Par Jérémie Bourdages Duclos
Tu as tout le corps engourdi et tu te demandes, bêtement, comme ça, pourquoi il faut vraiment bouger pour se réchauffer. Semblerait que chaque mouvement t’arrache d’un confort fragile.
Ce n’est pas à chaque sortie que le mercure franchit les trente-neuf degrés sous zéro. Mais tu fais bien ce qu’il faut, tu fais fondre la neige pour préparer les précieuses bouillottes, celles qui te tiendront au chaud jusqu’au réveil. Tu organises la cuisine façonnée dans un mur de neige, tu peaufines les tiroirs et le comptoir comme un sculpteur de glace. Tu t’actives, parce que tout fait bien une différence, ici, dans la nuit glaciale du parc de la Gaspésie.
Il faut être un peu fou, on te dit, pour aller creuser un trou en plein bois et y dormir à -40 degrés Celcius. Toi, tu trouves un peu triste l’idée de vivre une vie sans profiter de ces rares moments. Être au cœur du silence avec un spectacle d’étoiles au-dessus de soi. Parce qu’en hiver, le monde semble redevenir un peu plus sauvage. Sentir, au terme d’une longue journée d’ascension, la chaleur irradier des doigts au creux des mitaines épaisses, boire un chocolat chaud crémeux et brûlant, entendre le craquement de ses mouflons sur la neige. Discerner, là-bas, à la lumière de la lune, la poudrerie des sommets battus par le vent.
Le camping d’hiver, ça n’a rien d’inaccessible. Emmitouflé dans une grosse doudoune, pantalons en laine polaire, pantoufles de duvet et mitaines bouffies, tu as tout d’un bonhomme Michelin.
On dit souvent dans le milieu du plein air, en gestion de risques, que le meilleur facteur permettant d’éviter les incidents, c’est l’équipement. S’il faut investir des sous au départ, on ne le regrette jamais. Il est même de plus en plus commun de trouver un manteau de duvet abordable sur Kijiji ou Facebook.

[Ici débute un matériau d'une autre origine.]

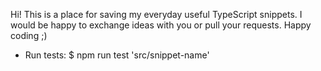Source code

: Hi! This is a place for saving my everyday useful TypeScript snippets.
I would be happy to exchange ideas with you or pull your requests.
Happy coding ;)

- Run tests: $ npm run test 'src/snippet-name'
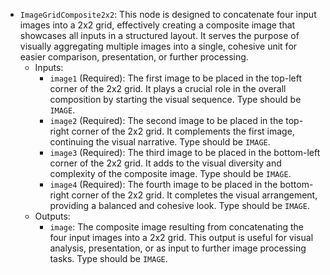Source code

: - `ImageGridComposite2x2`: This node is designed to concatenate four input images into a 2x2 grid, effectively creating a composite image that showcases all inputs in a structured layout. It serves the purpose of visually aggregating multiple images into a single, cohesive unit for easier comparison, presentation, or further processing.
    - Inputs:
        - `image1` (Required): The first image to be placed in the top-left corner of the 2x2 grid. It plays a crucial role in the overall composition by starting the visual sequence. Type should be `IMAGE`.
        - `image2` (Required): The second image to be placed in the top-right corner of the 2x2 grid. It complements the first image, continuing the visual narrative. Type should be `IMAGE`.
        - `image3` (Required): The third image to be placed in the bottom-left corner of the 2x2 grid. It adds to the visual diversity and complexity of the composite image. Type should be `IMAGE`.
        - `image4` (Required): The fourth image to be placed in the bottom-right corner of the 2x2 grid. It completes the visual arrangement, providing a balanced and cohesive look. Type should be `IMAGE`.
    - Outputs:
        - `image`: The composite image resulting from concatenating the four input images into a 2x2 grid. This output is useful for visual analysis, presentation, or as input to further image processing tasks. Type should be `IMAGE`.
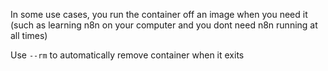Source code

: 
In some use cases, you run the container off an image when you need it (such as learning n8n on your computer and you dont need n8n running at all times)

Use `--rm` to automatically remove container when it exits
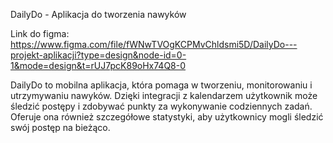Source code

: DailyDo - Aplikacja do tworzenia nawyków

Link do figma: https://www.figma.com/file/fWNwTVOgKCPMvChldsmi5D/DailyDo---projekt-aplikacji?type=design&node-id=0-1&mode=design&t=rUJ7pcK89oHx74Q8-0

DailyDo to mobilna aplikacja, która pomaga w tworzeniu, monitorowaniu i utrzymywaniu nawyków. Dzięki integracji z kalendarzem użytkownik może śledzić postępy i zdobywać punkty za wykonywanie codziennych zadań. Oferuje ona również szczegółowe statystyki, aby użytkownicy mogli śledzić swój postęp na bieżąco.
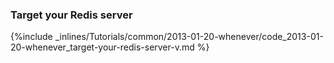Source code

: <!-- post: -->


### Target your Redis server



{%include _inlines/Tutorials/common/2013-01-20-whenever/code_2013-01-20-whenever_target-your-redis-server-v.md %}




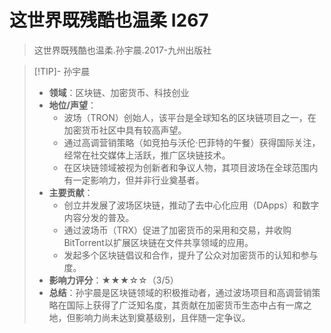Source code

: # 这世界既残酷也温柔 I267

> 这世界既残酷也温柔.孙宇晨.2017-九州出版社

>[!TIP]- 孙宇晨
> - **领域**：区块链、加密货币、科技创业
> - **地位/声望**：
>     - 波场（TRON）创始人，该平台是全球知名的区块链项目之一，在加密货币社区中具有较高声望。
>     - 通过高调营销策略（如竞拍与沃伦·巴菲特的午餐）获得国际关注，经常在社交媒体上活跃，推广区块链技术。
>     - 在区块链领域被视为创新者和争议人物，其项目波场在全球范围内有一定影响力，但并非行业奠基者。
> - **主要贡献**：  
>     - 创立并发展了波场区块链，推动了去中心化应用（DApps）和数字内容分发的普及。
>     - 通过波场币（TRX）促进了加密货币的采用和交易，并收购BitTorrent以扩展区块链在文件共享领域的应用。
>     - 发起多个区块链倡议和合作，提升了公众对加密货币的认知和参与度。
> - **影响力评分**：★★★☆☆（3/5）
> - **总结**：孙宇晨是区块链领域的积极推动者，通过波场项目和高调营销策略在国际上获得了广泛知名度，其贡献在加密货币生态中占有一席之地，但影响力尚未达到奠基级别，且伴随一定争议。

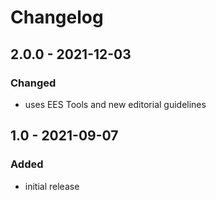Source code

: # Changelog

## 2.0.0 - 2021-12-03

### Changed

- uses EES Tools and new editorial guidelines


## 1.0 - 2021-09-07

### Added

- initial release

Tu sais que les habitudes changent tout. L’habitude de ranger ton campement avant la nuit, pour éviter de perdre ton sac à dos, tes skis, ta batterie de cuisine sous une averse de neige imprévue…L’habitude d’essuyer le dessous de ta casserole pour éviter que la neige fondue n’éteigne ton brûleur. L’habitude de ne jamais, jamais laisser trainer un morceau de vêtement loin de soi…au risque de le retrouver transformé en glaçon. Glisser plutôt tes mitaines dans ton manteau, pour les garder chaudes, chaque fois où tu auras besoin de tes doigts. Même les feutres des bottes de ski peuvent entrer dans ta doudoune, histoire d’être bien douillets le matin venu.
«Mais dormir? À -40 ?»
On oublie souvent que c’est le corps qui réchauffe l’isolant, et non l’inverse. Une petite course autour du campement active ton métabolisme, produit de la chaleur, fait circuler le sang. Puis, hop, dans le sac de couchage. Boire. Glisser une bouteille Nalgène remplie d’eau bouillante entre ses cuisses, près de l’artère fémorale, a littéralement l’effet d’un spa. Garder, à porter de main, cette bouteille vide prévue pour les petits besoins pressants. Plus besoin de sortir uriner en pleine nuit glaciale et venteuse. La lampe frontale et les piles de rechange dans la même poche que d’habitude, une barre de granola tiède dans une autre, tu t’endors. Avec la sensation agréable du froid qui rôde au-delà de ta chaleur, tu entends la brise qui soulève des embruns de neige.
Après quelques hivers, quelques aventures, tu penseras peut-être ainsi, comme moi. Et tu ne pourras plus t’en passer.